(Collected data)
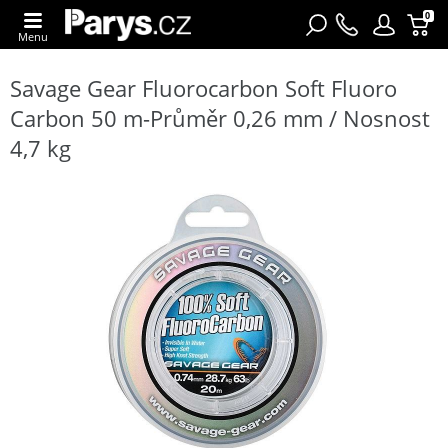
0
Menu
Savage Gear Fluorocarbon Soft Fluoro
Carbon 50 m-Průměr 0,26 mm / Nosnost
4,7 kg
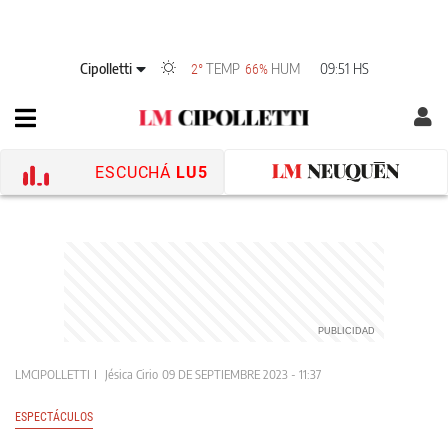
Cipolletti
TEMP
HUM
09:51 HS
2°
66%
ESCUCHÁ
LU5
LMCIPOLLETTI
Jésica Cirio
09 DE SEPTIEMBRE 2023 - 11:37
ESPECTÁCULOS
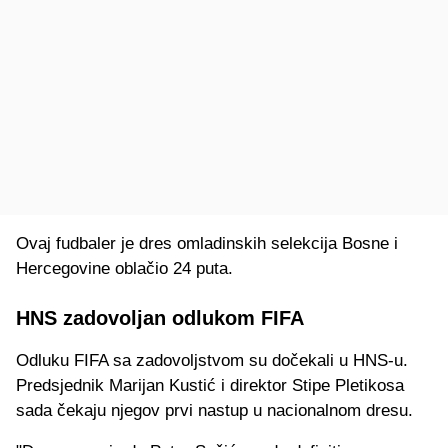
Ovaj fudbaler je dres omladinskih selekcija Bosne i
Hercegovine oblačio 24 puta.
HNS zadovoljan odlukom FIFA
Odluku FIFA sa zadovoljstvom su dočekali u HNS-u.
Predsjednik Marijan Kustić i direktor Stipe Pletikosa
sada čekaju njegov prvi nastup u nacionalnom dresu.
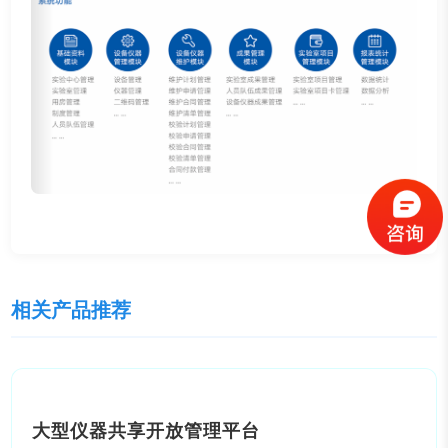
相关产品推荐
大型仪器共享开放管理平台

DESCRIPTION OF THE TASK:
How many lines of the data above contain the string "FIFA"? Reply with the number alone.

RESPONSE BELOW:
2